The summary below was up-to-date at

Consultations

Complaint by Canada.

On 19 May 2000, Canada requested consultations with the US regarding certain US measures that treat a restraint on exports of a product as a subsidy to other products made using or incorporating the restricted product if the domestic price of the restricted product is affected by the restraint. The measures at issue included provisions of the Statement of Administrative Action (SAA) accompanying the Uruguay Round Agreements Act (URAA) (H.R. 5110, H.R. Doc. 316, Vol. 1, 103d Cong., 2d Sess., 656, in particular at 925-926 (1994)) and the Explanation of the Final Rules, US Department of Commerce, Countervailing Duties, Final Rule (63 Federal Register 65,348 at 65,349-51 (Nov. 25, 1998)) interpreting section 771(5) of the Tariff Act of 1930 (19 USC. § 1677(5)), as amended by the URAA. Canada’s claims were as follows:

  • Canada considered that these measures were inconsistent with US obligations under Articles 1.1, 10, (as well as Articles 11, 17 and 19, as they relate to the requirements of Article 10), and 32.1 of the SCM Agreement because these measures provide that the US will impose countervailing duties against practices that are not subsidies within the meaning of Article 1.1 of the SCM Agreement.
     
  • Canada also considered that the US has failed to ensure that its laws, regulations and administrative procedures are in conformity with its WTO obligations as required by Article 32.5 of the SCM Agreement and Article XVI:4 of the WTO Agreement.

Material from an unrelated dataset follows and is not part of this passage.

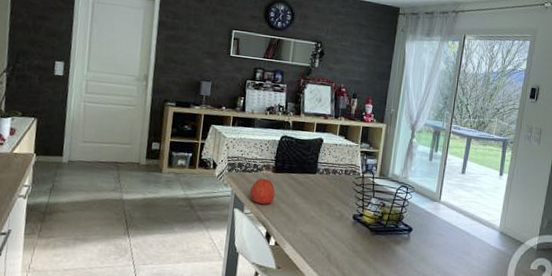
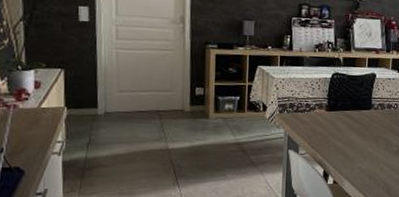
apple: present [250,178,275,205] -> none [304,118,330,144]

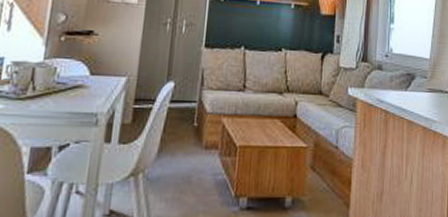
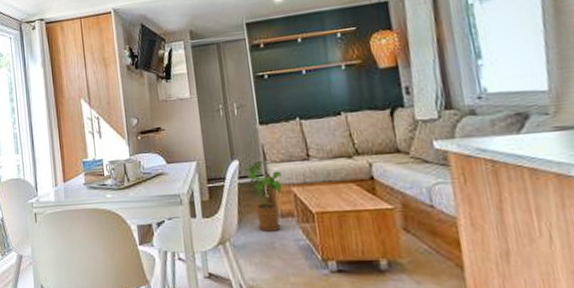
house plant: none [178,85,215,163] -> present [244,160,282,232]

On 24 July 2000, Canada requested the establishment of a panel. At its meeting on 4 August 2000, the DSB deferred the establishment of a panel.

 

Panel and Appellate Body proceedings

Further to a second request to establish a panel by Canada, the DSB established a panel at its meeting on 11 September 2000. Australia, the EC and India reserved their third-party rights. On 23 October 2000, the Panel was composed. The Panel circulated its report on 29 June 2001. The Panel concluded that:

  • an export restraint as defined in this dispute cannot constitute government-entrusted or government-directed provision of goods in the sense of subparagraph (iv) and hence does not constitute a financial contribution in the sense of Article 1.1(a) of the SCM Agreement; and
     
  • Section 771(5)(B)(iii) read in light of the SAA and the Preamble to the US CVD Regulations is not inconsistent with Article 1.1 of the SCM Agreement by “requir[ing] the imposition of countervailing duties against practices that are not subsidies within the meaning of Article 1.1”.
     
  • with respect to those of Canada’s claims not addressed above, the Panel concluded that in light of considerations of judicial economy, it was neither necessary nor appropriate to make findings thereon. The Panel therefore made no recommendations with respect to the US’ obligations under the SCM and WTO Agreements.

The DSB adopted the Panel Report on 23 August 2001.